Wednesday, May 13, 2009

Substantive due process

QUESTION: I am having trouble separating the controversy surrounding the incorporation of the Bill of Rights from the doctrine of substantive due process. Is it correct to say that substantive due process arose from a belief that there are rights "implicit in a scheme of ordered liberty" and "basic in our system of jurisprudence" that were not included in the Bill of Rights, and therefore couldn't be incorporated?

ANSWER: Not quite. First, the first substantive right to be adjudged by the Supreme Court to be protected by the Due Process Clause was the right to "just compensation" protected by the Fifth Amendment. Thus, at its outset, substantive due process arose because of incorporation. Second, I would agree that the Court came to believe that certain rights that are "implicit in a scheme of ordered liberty" and "basic in our system of jurisprudence" are not set out in the first eight amendments to the Constitution. And if that is case -- and the Court had already set these as the standard for what due process means -- that leads to the protection of some unenumerated rights. That explains why the Court has come to protect certain rights are "fundamental" and constitutionally protected even though they do not appear in the Constitution. But unenumerated and substantive are different ideas. It is true that many (perhaps all) of these unenumerated rights are substantive. But that need not have been the case.
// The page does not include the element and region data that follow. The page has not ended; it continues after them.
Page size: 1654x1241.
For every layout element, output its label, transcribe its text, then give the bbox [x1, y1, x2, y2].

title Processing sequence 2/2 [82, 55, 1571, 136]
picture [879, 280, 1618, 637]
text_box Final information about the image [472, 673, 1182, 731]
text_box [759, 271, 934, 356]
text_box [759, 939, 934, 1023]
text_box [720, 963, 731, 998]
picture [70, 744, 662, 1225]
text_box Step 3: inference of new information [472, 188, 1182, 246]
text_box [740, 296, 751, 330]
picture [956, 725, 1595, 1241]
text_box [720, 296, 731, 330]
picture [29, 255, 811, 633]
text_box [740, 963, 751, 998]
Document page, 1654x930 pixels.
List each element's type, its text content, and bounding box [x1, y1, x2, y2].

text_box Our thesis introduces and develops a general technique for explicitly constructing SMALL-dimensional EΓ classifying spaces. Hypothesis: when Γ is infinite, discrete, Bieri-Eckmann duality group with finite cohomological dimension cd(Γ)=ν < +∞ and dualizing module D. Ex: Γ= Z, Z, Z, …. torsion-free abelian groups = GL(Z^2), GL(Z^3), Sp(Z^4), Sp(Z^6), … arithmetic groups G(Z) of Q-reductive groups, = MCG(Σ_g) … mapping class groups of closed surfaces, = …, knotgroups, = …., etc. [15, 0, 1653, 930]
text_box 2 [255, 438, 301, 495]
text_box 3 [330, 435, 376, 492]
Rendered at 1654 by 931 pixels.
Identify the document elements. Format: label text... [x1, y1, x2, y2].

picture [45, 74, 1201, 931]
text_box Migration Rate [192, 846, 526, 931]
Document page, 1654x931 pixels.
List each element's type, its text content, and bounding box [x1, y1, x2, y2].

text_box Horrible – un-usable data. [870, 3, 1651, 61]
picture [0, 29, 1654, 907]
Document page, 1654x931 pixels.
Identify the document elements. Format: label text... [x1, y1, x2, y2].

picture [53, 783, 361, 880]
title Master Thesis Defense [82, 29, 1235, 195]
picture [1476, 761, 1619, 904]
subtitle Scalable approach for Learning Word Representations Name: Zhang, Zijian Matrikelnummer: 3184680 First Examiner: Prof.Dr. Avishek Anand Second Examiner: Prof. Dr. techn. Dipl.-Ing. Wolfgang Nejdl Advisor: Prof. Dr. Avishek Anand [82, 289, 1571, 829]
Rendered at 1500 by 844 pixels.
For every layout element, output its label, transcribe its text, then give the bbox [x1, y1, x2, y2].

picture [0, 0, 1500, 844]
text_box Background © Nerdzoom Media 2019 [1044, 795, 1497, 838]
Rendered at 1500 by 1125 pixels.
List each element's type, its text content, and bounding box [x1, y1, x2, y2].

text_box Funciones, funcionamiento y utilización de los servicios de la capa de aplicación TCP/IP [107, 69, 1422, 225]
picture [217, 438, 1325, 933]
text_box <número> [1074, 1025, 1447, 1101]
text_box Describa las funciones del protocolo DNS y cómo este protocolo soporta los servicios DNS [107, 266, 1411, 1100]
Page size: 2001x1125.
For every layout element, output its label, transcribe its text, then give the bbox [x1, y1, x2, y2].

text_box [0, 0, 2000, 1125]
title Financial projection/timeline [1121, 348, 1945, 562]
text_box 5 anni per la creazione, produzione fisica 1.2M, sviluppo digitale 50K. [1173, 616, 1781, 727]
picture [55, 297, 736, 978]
QUESTION: I am also trying to figure out how West Coast Hotel/Lee Optical overrule Lochner - it seems that they are recognizing that state governments are not free to intermeddle with individual's economic activities at their whim, but hold that rational basis scrutiny rather than strict scrutiny is appropriate for determining if the interference with economic activity is valid. Is this close? Any clarification would be greatly appreciated.

ANSWER: Well yes, that is true. Those decisions move the level of review from something approaching strict scrutiny to something approaching nonexistent (rational basis) review for ordinary economic legislation under the Due Process Clause. To me, that is a 180-degree turn. The difference between the aggressive form of judicial review in Lochner, and the all-you-need-is-some-hypotetically-plausibly-rational-basis review of Lee Optical is that between night and day. And that is why I think it is fair to say that the later decisions effectively overruled Lochner (though they did not do so explicitly).